# Text segment
--- START ---

# What school of thought are you in?



## debodun (Nov 6, 2017)

Say a woman with kids is divorced or widowed and re-marries. She wants her kids to keep their bio-dad's surname, but the new husband wants them to change to his.


----------



## RadishRose (Nov 6, 2017)

This should have all  been discussed and settled before the marriage!

It depends on the family and there are many variables. 

How do the children feel; are all the children on the same page?
How does the bio/dad feel?
Which dad will be supporting or help supporting them?
If they keep bio-dad's name, does the new stepfather threaten the marriage?

If the stepfather causes misery in the family or leaves over this, I say good riddance, but I know that's hard to do.


----------



## IKE (Nov 6, 2017)

Not sure if she legally had to have his permission or not but from what I understand my mom once ask my dad if he would allow her to change my last name to that of my stepdads and apparently my dad said, "hell no !".......from day one my stepdad and I never hit it off (to put it mildly) so I'm glad I was able to keep my dads  surname.


----------



## Aunt Bea (Nov 6, 2017)

--- END ---

# Instructions
(A) In the thread about children's surnames, rewrite the passage between "Say a woman" and "before the marriage!", inclusive, substituting "children" for "kids".
(B) According to the thread about children's surnames, why is IKE glad he kept his dad's surname? Answer in one to three sentences.
(C) Write the next part of the thread about children's surnames, picking up where it stops.

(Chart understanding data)

--- START ---

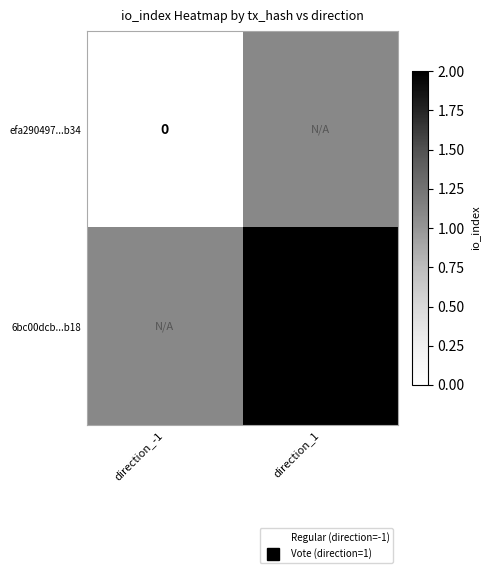

Rank the categories by 6bc00dcb...b18 value from lowest to highest.

direction_-1, direction_1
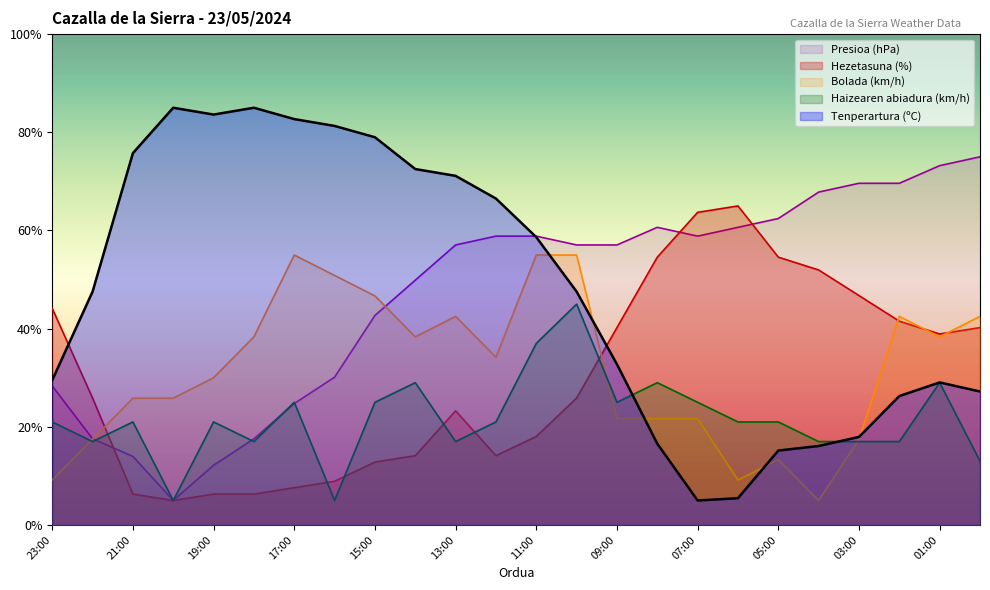

Which series has the widest spread of values?

Tenperartura (ºC)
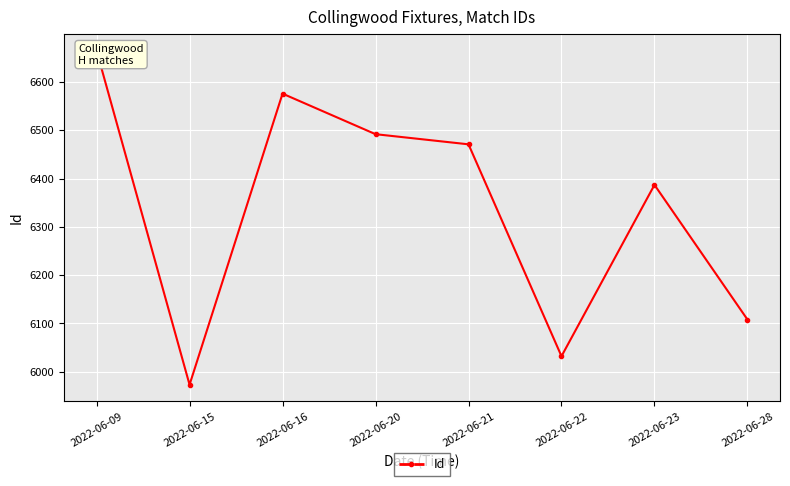

List the labels in order of value, smallest first.

2022-06-15, 2022-06-22, 2022-06-28, 2022-06-23, 2022-06-21, 2022-06-20, 2022-06-16, 2022-06-09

--- END ---

# Answers by item number
(A)
Say a woman with children is divorced or widowed and re-marries. She wants her children to keep their bio-dad's surname, but the new husband wants them to change to his.


----------



## RadishRose (Nov 6, 2017)

This should have all  been discussed and settled before the marriage!

(B) IKE and his stepdad never hit it off from day one, "to put it mildly." So he is glad he kept his dad's surname instead of taking his stepdad's.

(C)
IMO the names should be left as is unless the father was some sort of evil doer like John Wilkes Booth or Ted Bundy.


----------



## Lara (Nov 6, 2017)

I saw on the news that a baby was born this halloween so the mother named it Frankenstein (I think the middle name). Now that's an issue. 

But otherwise the children's  names should remain as is until the child is old enough to decide on whether or not they want it changed. Is your hypothetical scenario such that the bio-dad is still present in the children's lives or is he MIA? That might make a difference but maybe not.


----------



## Butterfly (Nov 9, 2017)

I don't think the children's surnames should change unless the stepfather legally adopts them and that would take either the bio-father's agreement or the court's terminating his parental rights for cause.  I'm even doubtful that minor children's names could be legally changed without bio-dad's approval, anyway.  Would depend on the state, of course, but I seriously doubt you could do it here.


----------



## Pappy (Nov 9, 2017)

I did want my name to be the same as my step-Dad. I was only eight but felt it was something I wanted and needed to do. As I look back and found out my real dad was quite hurt when I did this, I don’t think I would have done it. Big difference between an eight year old mind and an eighty year old mind.


----------



## nvtribefan (Nov 9, 2017)

I'm of the school that believes it's their business.

If she gave her kids her surname, there's never an issue.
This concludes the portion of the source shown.